#### TASK REQUIREMENTS:
Look through the entries below and extract exactly the lines from the one containing "left ear: (789, 269)" through the one containing "left eye: (1000, 156)", ends included.

(SUPPLIED MATERIAL begins)

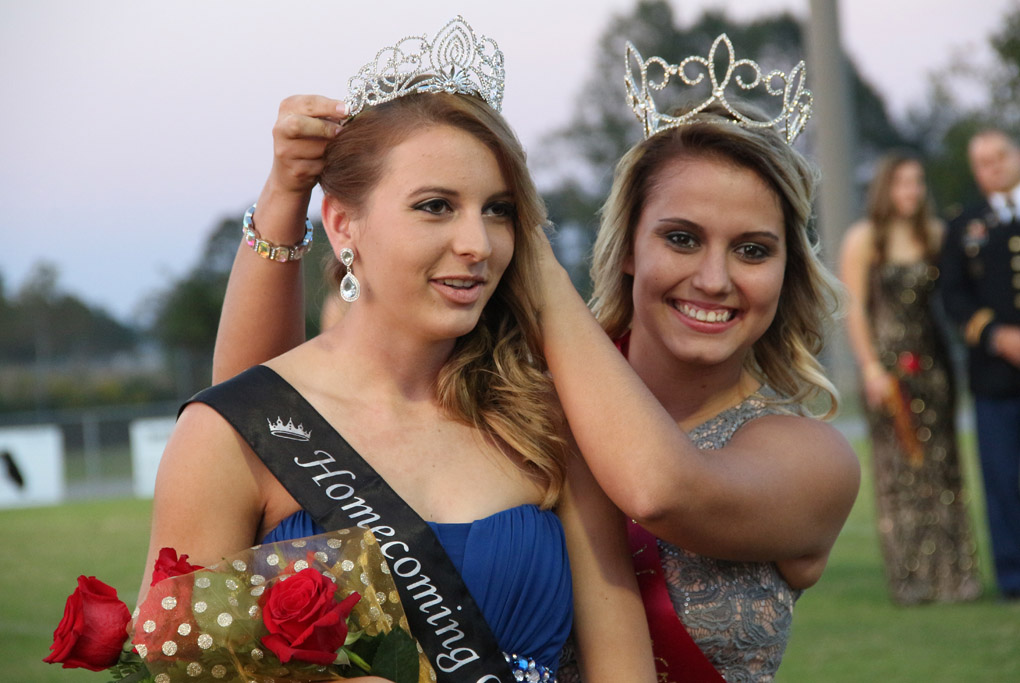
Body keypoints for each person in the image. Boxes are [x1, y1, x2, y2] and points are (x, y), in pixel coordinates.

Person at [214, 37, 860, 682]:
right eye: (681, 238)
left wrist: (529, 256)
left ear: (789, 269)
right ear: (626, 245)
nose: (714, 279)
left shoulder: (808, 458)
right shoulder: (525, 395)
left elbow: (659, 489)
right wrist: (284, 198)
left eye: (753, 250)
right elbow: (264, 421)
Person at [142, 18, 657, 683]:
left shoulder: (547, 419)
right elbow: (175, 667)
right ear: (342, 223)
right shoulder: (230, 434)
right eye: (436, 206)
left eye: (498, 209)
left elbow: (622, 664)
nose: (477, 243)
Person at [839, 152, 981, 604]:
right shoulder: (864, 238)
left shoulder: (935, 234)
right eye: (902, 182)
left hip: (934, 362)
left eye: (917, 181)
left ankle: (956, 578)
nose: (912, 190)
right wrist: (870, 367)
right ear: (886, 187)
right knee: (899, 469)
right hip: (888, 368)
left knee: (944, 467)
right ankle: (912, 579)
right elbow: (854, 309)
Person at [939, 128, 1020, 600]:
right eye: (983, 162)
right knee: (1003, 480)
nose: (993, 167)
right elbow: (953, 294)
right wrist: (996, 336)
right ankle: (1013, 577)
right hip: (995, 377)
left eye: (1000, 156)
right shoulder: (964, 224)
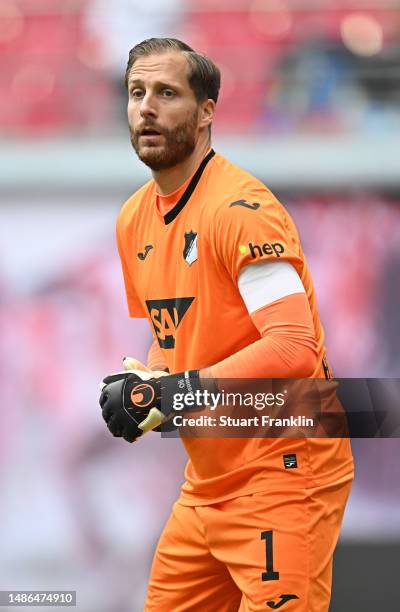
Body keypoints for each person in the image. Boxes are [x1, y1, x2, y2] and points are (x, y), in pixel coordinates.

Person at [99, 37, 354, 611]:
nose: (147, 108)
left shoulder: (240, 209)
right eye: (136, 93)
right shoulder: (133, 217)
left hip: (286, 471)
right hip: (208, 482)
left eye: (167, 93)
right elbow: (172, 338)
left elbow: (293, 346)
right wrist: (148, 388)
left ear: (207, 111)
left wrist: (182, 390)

(SUPPLIED MATERIAL ends)
(SUPPLIED MATERIAL begins)

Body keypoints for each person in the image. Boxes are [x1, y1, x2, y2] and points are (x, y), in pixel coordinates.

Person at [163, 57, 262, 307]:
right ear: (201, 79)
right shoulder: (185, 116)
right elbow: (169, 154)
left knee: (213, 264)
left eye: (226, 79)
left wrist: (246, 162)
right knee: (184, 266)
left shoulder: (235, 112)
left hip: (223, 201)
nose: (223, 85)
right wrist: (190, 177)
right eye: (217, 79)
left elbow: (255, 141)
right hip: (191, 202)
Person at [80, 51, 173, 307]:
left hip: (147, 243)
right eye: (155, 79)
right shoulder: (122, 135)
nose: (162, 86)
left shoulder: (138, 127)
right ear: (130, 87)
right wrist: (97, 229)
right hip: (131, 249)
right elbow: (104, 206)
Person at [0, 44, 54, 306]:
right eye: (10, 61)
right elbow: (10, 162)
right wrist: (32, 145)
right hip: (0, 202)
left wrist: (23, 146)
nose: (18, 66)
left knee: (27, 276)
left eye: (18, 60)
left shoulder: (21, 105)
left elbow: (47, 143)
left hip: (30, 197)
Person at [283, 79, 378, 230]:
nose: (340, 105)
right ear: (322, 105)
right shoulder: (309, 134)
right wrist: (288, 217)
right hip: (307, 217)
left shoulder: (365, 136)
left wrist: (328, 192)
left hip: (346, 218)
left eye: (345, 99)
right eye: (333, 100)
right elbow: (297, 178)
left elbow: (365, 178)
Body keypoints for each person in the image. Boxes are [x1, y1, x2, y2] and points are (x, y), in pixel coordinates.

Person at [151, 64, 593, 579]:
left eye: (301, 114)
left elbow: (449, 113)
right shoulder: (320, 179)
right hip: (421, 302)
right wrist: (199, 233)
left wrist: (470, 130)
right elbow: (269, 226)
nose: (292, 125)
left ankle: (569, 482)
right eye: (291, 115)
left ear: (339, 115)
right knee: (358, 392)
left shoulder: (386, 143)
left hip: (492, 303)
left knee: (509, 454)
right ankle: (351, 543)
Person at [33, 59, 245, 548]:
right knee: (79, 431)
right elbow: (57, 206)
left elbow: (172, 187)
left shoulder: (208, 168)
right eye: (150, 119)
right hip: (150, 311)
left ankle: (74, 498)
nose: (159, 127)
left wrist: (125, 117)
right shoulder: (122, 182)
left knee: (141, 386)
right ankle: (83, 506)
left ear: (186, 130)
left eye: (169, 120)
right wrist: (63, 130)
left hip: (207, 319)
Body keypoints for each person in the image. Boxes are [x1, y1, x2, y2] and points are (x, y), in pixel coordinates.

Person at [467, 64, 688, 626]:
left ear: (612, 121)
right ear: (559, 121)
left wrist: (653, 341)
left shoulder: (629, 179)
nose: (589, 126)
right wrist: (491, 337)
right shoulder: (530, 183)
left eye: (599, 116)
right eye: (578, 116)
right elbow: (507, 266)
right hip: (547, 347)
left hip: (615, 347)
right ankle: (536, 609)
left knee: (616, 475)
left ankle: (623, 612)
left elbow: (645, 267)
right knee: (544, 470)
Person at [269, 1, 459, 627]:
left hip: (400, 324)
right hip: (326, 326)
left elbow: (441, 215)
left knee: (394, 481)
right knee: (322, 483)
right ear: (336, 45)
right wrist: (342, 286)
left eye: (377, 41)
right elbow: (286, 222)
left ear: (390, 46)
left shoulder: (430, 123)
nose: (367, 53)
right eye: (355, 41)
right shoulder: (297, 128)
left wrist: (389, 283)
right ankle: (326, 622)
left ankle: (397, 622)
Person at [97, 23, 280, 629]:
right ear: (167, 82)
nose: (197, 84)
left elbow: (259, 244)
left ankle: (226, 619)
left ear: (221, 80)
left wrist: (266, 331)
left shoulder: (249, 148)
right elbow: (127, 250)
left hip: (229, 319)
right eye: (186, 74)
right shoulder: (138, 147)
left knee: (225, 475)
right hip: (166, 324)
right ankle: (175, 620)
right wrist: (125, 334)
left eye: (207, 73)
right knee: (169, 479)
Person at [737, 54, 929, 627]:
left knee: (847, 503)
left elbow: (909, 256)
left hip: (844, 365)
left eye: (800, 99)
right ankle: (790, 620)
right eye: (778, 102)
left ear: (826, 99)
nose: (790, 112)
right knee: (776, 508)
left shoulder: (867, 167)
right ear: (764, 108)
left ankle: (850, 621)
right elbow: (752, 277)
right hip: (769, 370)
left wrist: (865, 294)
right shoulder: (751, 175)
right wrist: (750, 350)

(SUPPLIED MATERIAL ends)

#### FINISHED TASK:
left ear: (789, 269)
right ear: (626, 245)
nose: (714, 279)
left shoulder: (808, 458)
right shoulder: (525, 395)
left elbow: (659, 489)
right wrist: (284, 198)
left eye: (753, 250)
right elbow: (264, 421)
Person at [142, 18, 657, 683]:
left shoulder: (547, 419)
right elbow: (175, 667)
right ear: (342, 223)
right shoulder: (230, 434)
right eye: (436, 206)
left eye: (498, 209)
left elbow: (622, 664)
nose: (477, 243)
Person at [839, 152, 981, 604]:
right shoulder: (864, 238)
left shoulder: (935, 234)
right eye: (902, 182)
left hip: (934, 362)
left eye: (917, 181)
left ankle: (956, 578)
nose: (912, 190)
right wrist: (870, 367)
right ear: (886, 187)
right knee: (899, 469)
right hip: (888, 368)
left knee: (944, 467)
right ankle: (912, 579)
right elbow: (854, 309)
Person at [939, 128, 1020, 600]:
right eye: (983, 162)
right knee: (1003, 480)
nose: (993, 167)
right elbow: (953, 294)
right wrist: (996, 336)
right ankle: (1013, 577)
right hip: (995, 377)
left eye: (1000, 156)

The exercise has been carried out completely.